When construction began, the potter’s field was removed to the area between 49th and 50th Streets and Third and Fourth (Park) Avenues, a site now occupied in part by the Waldorf‐Astoria Hotel. It proved to be an unpopular choice, at least to the superintendent of the Deaf and Dumb Asylum at Madison Avenue and 50th Street.
The superintendent began a heated correspondence with the Common Council, and he was given a hearing at City Hall in 1843, when an alderman was moved to announce: “No one could now pass within a quarter mile . . . without being suffocated with the effluvia emitted from the ground.”
So the 50th Street potter’s field was closed, and the council designated 75 acres on Randall’s Island, near Hell’s Gate, as the burying place for the poor. Two years later, however, when an almshouse was built on Randall’s Island, the potter’s field was ordered abandoned in favor of a 75‐acre site on Ward’s Island. In yet another burst of municipal foresight, the Common Council had put the potter’s field near the refuge for the sick and destitute immigrants who thronged by the thousands to New York.

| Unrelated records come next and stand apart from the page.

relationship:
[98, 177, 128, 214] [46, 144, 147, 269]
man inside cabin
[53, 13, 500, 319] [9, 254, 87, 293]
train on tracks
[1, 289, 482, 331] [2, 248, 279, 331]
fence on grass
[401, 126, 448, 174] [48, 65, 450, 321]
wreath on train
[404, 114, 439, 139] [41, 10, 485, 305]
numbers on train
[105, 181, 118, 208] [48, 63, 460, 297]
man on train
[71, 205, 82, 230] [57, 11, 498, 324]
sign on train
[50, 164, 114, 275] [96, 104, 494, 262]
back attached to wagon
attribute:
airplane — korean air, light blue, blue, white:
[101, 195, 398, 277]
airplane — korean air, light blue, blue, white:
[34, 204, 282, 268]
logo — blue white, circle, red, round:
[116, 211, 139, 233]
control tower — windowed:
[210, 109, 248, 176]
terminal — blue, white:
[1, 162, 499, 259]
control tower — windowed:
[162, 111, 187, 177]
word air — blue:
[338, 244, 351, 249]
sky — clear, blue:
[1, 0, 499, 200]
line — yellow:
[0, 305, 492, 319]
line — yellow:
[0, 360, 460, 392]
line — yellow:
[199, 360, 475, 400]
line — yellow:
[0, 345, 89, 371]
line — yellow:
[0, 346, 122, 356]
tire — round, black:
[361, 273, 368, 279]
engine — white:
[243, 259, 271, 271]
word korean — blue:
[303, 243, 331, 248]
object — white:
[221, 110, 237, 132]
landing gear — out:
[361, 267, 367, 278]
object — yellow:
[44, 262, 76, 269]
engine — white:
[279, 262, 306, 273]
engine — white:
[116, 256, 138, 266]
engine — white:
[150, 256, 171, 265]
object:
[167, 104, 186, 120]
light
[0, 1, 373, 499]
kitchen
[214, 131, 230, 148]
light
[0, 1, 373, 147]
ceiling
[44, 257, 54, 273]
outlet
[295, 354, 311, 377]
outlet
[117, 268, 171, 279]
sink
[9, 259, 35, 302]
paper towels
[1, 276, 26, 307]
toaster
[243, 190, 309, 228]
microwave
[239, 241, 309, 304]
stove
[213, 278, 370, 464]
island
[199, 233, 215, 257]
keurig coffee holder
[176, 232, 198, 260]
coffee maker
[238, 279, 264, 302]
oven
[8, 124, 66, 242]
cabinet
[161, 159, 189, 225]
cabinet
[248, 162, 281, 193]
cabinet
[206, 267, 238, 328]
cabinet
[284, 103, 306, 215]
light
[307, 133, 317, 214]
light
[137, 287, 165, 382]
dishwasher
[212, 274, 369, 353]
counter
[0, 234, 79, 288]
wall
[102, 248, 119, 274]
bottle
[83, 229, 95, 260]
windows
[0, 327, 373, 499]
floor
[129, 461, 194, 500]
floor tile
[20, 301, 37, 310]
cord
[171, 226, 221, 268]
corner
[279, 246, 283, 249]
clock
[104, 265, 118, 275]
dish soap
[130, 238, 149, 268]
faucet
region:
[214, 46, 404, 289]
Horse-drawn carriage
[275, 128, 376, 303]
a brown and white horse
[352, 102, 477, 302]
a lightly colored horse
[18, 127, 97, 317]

In 1857, all 100,000 bodies in the 50th Street potter’s field were dug up and moved to Ward’s Island. A year later, the 32 lots on the 50th Street site were, granted to Woman’s Hospital, a grant that was to remain in force as long as the land was used “for the purposes of a hospital.” Such niceties notwithstanding, the New York Central was able to buy the property in 1902 for $450,000.
By then, of course, the city’s poor were making the melancholy trek to Harts Island for burial. In the nineteen‐twenties, they prevailed over Solomon Riley, a Harlem developer who wanted to transform the southern tip of the island into a black Coney Island.
Riley’s Spectacle Realty Company had acquired a four‐acre plot of privately held land when the city declined to buy it. In a year and a half he built bathhouses, bungalows and a pavilion. A three‐hole golf course was next on his schedule, but public opinion forced him to cancel his plans. Amid outcries of mayoral folly, political skulduggery and mismanagement, the Common Council moved to “save” the island, and it still belongs to the poor, the homeless and the nameless dead.
Every Thursday, a blue and gray Department of Hospitals truck rolls past the young people mowing the lawn and tending the vegetable garden at Phoenix House, turns onto a rutted road, bumps through fields of high grass and comes to a stop near a nine‐foot‐deep trench where an inmate detail, dressed in green denim, stands leaning on shovels.
Small white pine boxes carrying the bodies of the very young are lifted out first and put aside in alphabetical order, to be buried later at the foot of the trench. Larger boxes bearing adults are taken out next, and identifying numbers are chiseled on them. The names of the dead, if they are known, are scrawled in big, black strokes of an indelible crayon and a packet containing a death certificate is attached to each coffin.
The boxes are piled three high in the trench, row after row. Then mounds of dirt are shoveled over them. No stones mark the graves, but a monument to all the unknown dead rises 30 feet above a hill at the head of the 44‐acre field. On one side, inscribed in gold, is the word, “Peace.”
There is peace over potter’s field these days. Even after a century, the poor of New York prevail over their last resting place, though history suggests that they will not prevail indefinitely.
Not so long ago, someone mentioned that Harts Island would make a fine park—like Washington Square.